The devs switch underlying databases for SparkFun.com and somehow, miraculously, the sky stays put firmly up above.
Back in August we pushed out a big change to the entire SparkFun.com stack. All the good stuff was happening under the hood and by all rights it should have been one of those "transparent" changes - nobody outside of our own dev group would know or care what changed and everything would still work. Meanwhile, said developers would have a cleaner playground on which to play and build.
But as it goes, the one untested thing that did in fact break was our currency converter. In short it made all of our prices look like $0.00 in every currency for the morning, so that was fun.

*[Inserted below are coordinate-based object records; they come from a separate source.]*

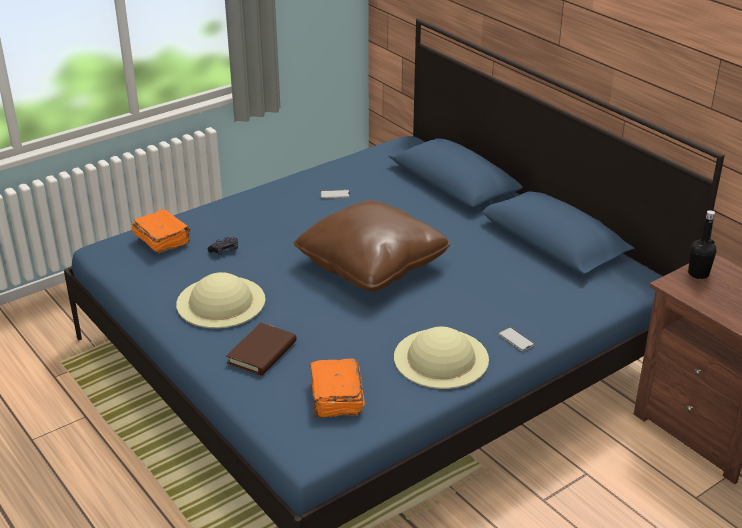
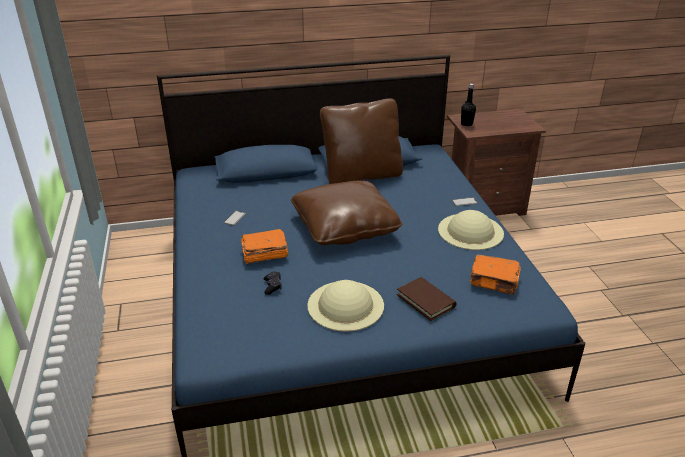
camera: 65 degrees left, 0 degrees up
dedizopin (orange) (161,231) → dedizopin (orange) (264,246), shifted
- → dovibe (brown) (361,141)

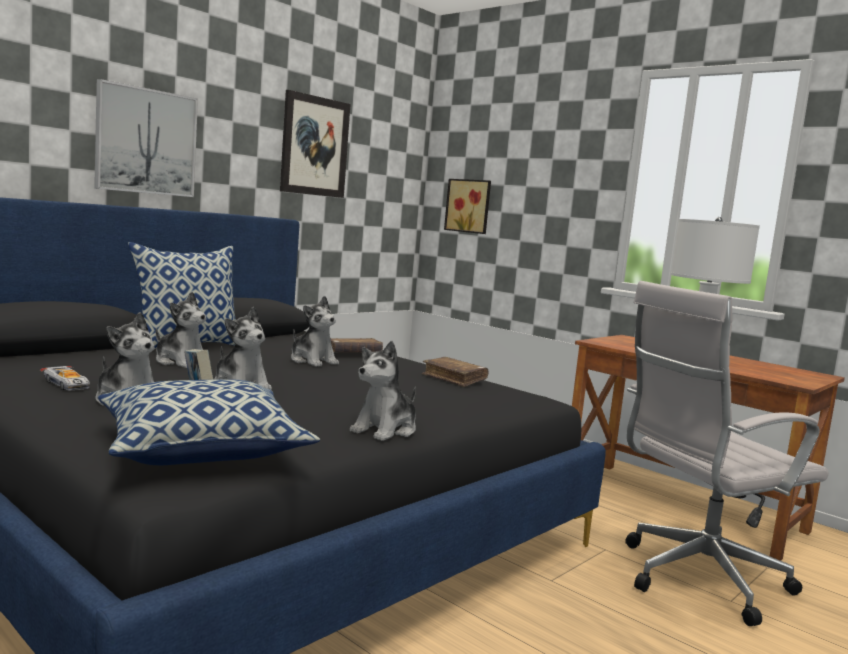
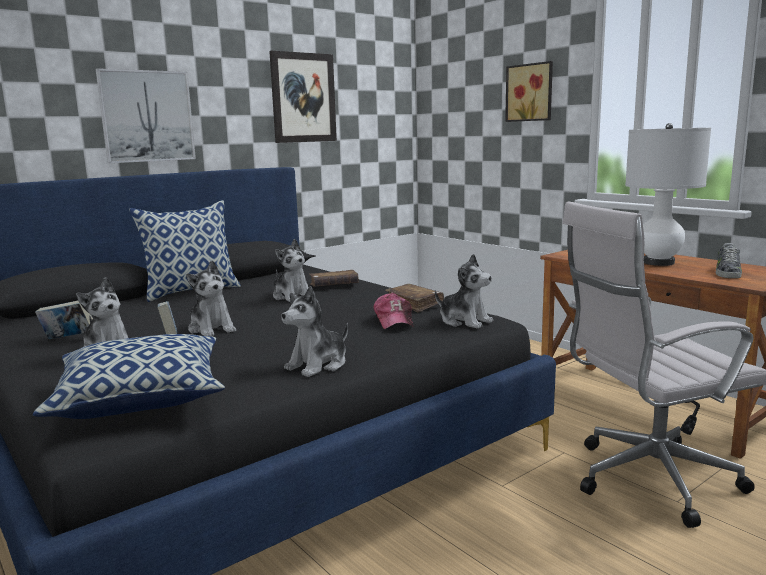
camera: 10 degrees right, 5 degrees up
pevisokox (65,378) → dedizopin (64,320)
- → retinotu (393,311)
pukumubu (183,330) → pukumubu (464,291), shifted
gumenuk (467,206) → gumenuk (529,91), shifted
- → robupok (729,260)

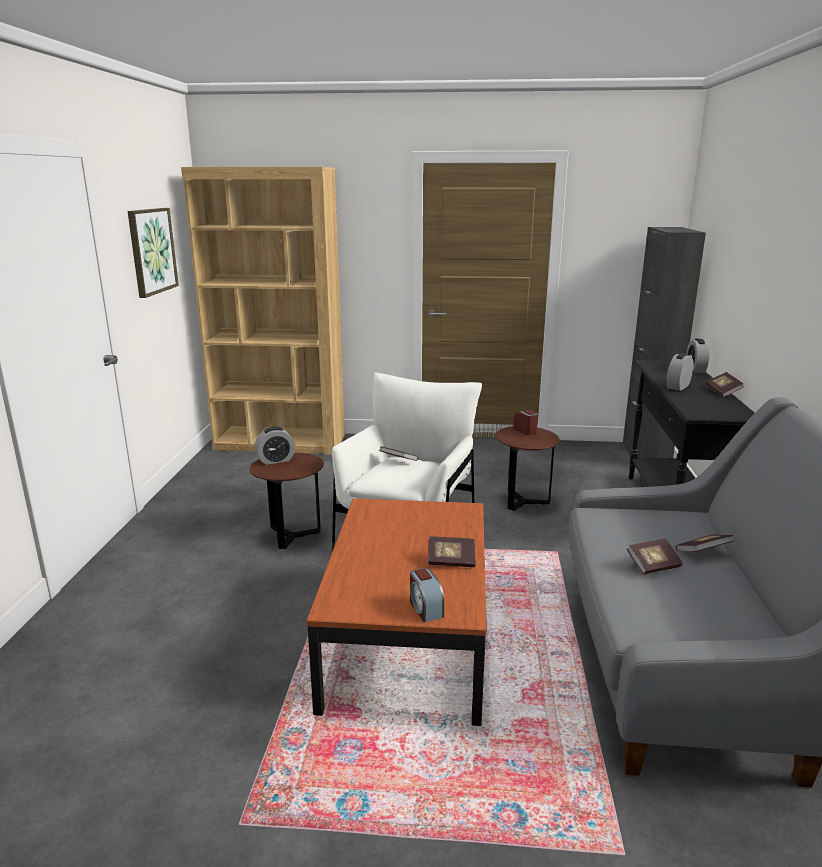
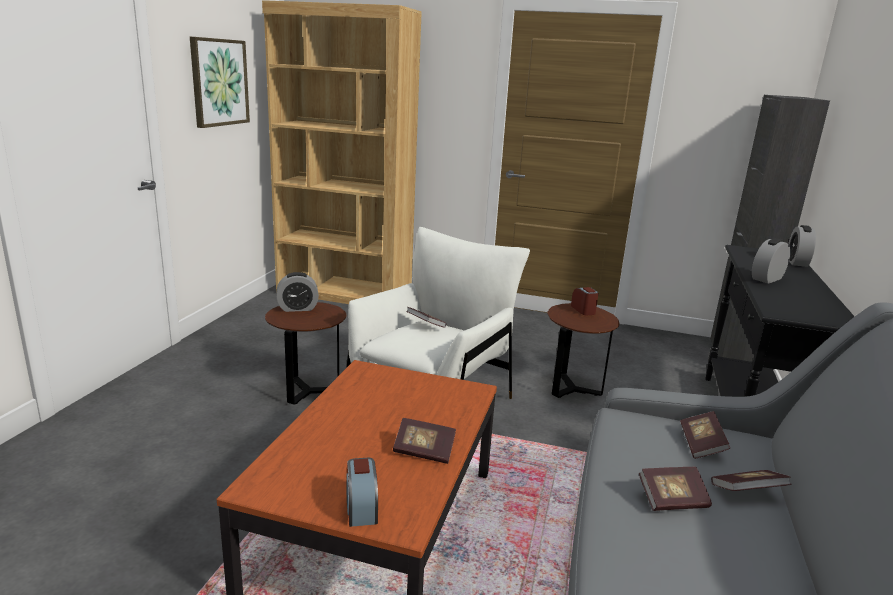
camera: 10 degrees right, 0 degrees up
dedizopin (725,384) → dedizopin (705,435), shifted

Well, last night we pulled everything down again. The last time was in preparation for making the leap from MySQL (actually MariaDB) to PostgreSQL, and this one was actually making that leap. If you're reading this then it worked! These words are being piped to you from a Postgres database wherein lies the rest of our many years' worth of data.
->
Last night's order of operations <-
There are plenty of angles on such a transition that could be explored. The fact that we used MySQL's query cache as a speed crutch for years without fully realizing it and having to dive deep into well-formed indexing and materialized views to retain speed with finer control is one. The nightmarish hodge-podge of character encodings that took herculean acrobatics to cram everything into UTF-8 is another. If you've got questions or just want to jaw about database geekery post a comment below; the devs are watching the site like hawks today.
Instead I'm going to avoid the dirty technical details and explore something even dirtier: business politics!
As mentioned here before, SparkFun.com is really the tip of a much bigger iceberg called Sparkle. Sparkle is an internal website where we hang every tool we need. It does everything but the core accounting. Think about what a business like SparkFun might possibly need to do besides the bookkeeping and you'll begin to get an idea of what Sparkle does. It's what the shippers use to ship almost a thousand orders a day. It's what the production techs use to track the builds of millions of widgets. It's what gets used to manage every product, customer, order, tutorial, blog post, job applicant... we even use it to manage the Dog Tribunal to an extent (that's another blog post entirely).
But Sparkle is woefully incomplete. One big shortcoming is our lack of inventory location (as recounted in this blog post from the beginning of 2013. A lot has happened over the course of the year and Sparkle's grown plenty of new tentacles but inventory location - the notion that Sparkle knows more than just how many of a given thing we have in the whole building - remains the most critically needed feature. We also have lofty plans for how rebuild checkout, push our education site into new territory, and about a centillion other projects screaming for attention.
It took some internal wrangling to argue the point but the devs and I put this Postgres transition on the road map firmly before ascending inventory location peak... and every other peak we'll be scaling in all coming years. Such things can be tough sell. After all, MySQL got us this far. Why dump it now, with so much effort and time, when we could be doing so much else?
For us it came down to using the right tool for the job.
->
That tool and that job are incompatible <-
Inventory location is going to be hard. We have a lot of data now, but it's a blip compared to what we'll have once we get to tracking every movement of bunches of items around the building and beyond. It will literally be the scaling of our database by at least an order of magnitude, possibly two. It could be done with MySQL, but what was the trade-off?
From the development perspective Postgres was a necessity. Not a slam dunk but objectively a better tool for our use case. At the end of the day, though, we're building SparkFun.com and Sparkle for the SparkFun community - the customers and the staff that makes it all go. If we're going to divert for a few months to do this thing then, well, we better have a good reason, right? And if we have countless reasons, all good, but they're nuanced and technical and tricky to impart to a non-technical audience, where does that leave us?
In the end it came down to trust, and this is the point of this blog post. The vast majority of the company probably still doesn't get why we went through this painful contortion at the expense of doing, well, a lot of other things. Sound a fury signifying nothing and all that. But I was relieved and energized by the fact that, after probing the technical comparisons and time lines to near exhaustion, all of the stakeholders from the high-up-manager-types on down didn't really need the deep understanding of the problem because they trusted me. They trusted the IT group on whose behalf I spoke and pushed and campaigned. Truth be told I didn't even need to push all that hard - some folks took me at my word that this was a necessary step. Such implicit trust could only be earned and must never be squandered. It's truly one of the strongest assets at this company: there is a lot of trust between departments. People expect that you generally know what you're doing and will do it well. I consider this a vital feature of a healthy organization so count us fortunate in that regard.
My team and I tested our company's trust pretty hard with this one. But at the end of the day I trust my team that we made the right move and it'll pay off.